*** SOURCE EXTRACT ***
But to resume, we had just struck the turn-pike, and turning our little squad to the left had got it cleverly on the road between the hotel and the court-house, when the enemy appeared advancing. My purpose was to advance until I found a good position for the expected fight, but we had to take things as we found them. Both of us had narrow fronts, two files, and neither could deploy, the road being enclosed on each side by the fences of the hotel and the court-house respectively. The enemy halted, because, (I suppose,) he saw something occupying the road in his front. Flushed with their success, they were manifestly in considerable disorder, and when I ordered the Rifles to fire, which, owing to their position, was obeyed to a very limited and inefficient extent, I do not think the enemy returned it. But, reversing his movement returned, I inferred, to the run west of the town, to reform his command, I presume, in order to charge, in order, through the town. It must have been at this time, or when we first entered the turn-pike, (for I saw no more of him afterwards,) that Colonel Ewell left the command to dispatch a courier to bring up the cavalry companies of Harrison and Wickham, camped at Fairfax Station, three miles from the court-house. Captain Thornton, I was informed, went on this duty. Neither man, nor beast, that I could ascertain, sustained the slightest injury in this collision.
***
→ **WHAT IS EXPECTED**: Please list every person named in the account of the clash near the court-house.
*** DATA LISTING ***
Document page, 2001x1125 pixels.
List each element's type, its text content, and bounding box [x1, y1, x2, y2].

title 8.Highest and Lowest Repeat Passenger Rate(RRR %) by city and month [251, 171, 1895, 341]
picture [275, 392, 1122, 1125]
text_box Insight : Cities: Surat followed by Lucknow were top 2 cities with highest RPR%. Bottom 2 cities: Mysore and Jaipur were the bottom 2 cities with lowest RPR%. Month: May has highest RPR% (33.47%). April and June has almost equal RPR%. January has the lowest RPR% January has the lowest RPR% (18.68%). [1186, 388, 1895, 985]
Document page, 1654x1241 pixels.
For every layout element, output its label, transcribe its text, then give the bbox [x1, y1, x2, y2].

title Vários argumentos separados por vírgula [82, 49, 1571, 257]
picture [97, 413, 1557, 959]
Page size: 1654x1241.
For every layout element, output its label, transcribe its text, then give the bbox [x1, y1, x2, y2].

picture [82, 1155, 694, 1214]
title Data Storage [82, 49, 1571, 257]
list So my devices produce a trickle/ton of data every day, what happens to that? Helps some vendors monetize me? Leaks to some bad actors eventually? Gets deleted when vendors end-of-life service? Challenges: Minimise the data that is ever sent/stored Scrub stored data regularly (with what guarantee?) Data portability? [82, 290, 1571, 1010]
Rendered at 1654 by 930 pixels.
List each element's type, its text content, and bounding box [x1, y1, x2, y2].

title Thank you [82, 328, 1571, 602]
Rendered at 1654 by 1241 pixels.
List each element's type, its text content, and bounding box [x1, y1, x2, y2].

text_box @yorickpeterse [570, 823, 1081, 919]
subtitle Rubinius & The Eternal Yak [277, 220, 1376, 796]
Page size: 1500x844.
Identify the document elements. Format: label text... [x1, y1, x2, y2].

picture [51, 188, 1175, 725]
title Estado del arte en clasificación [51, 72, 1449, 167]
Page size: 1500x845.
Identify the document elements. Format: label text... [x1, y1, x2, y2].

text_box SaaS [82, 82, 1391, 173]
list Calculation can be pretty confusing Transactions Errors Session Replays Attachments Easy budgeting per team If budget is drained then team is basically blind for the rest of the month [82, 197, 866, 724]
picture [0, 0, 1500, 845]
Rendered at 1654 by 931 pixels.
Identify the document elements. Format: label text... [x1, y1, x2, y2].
***
→ **CORRECT RESULT**: Colonel Ewell, Harrison, Wickham, Captain Thornton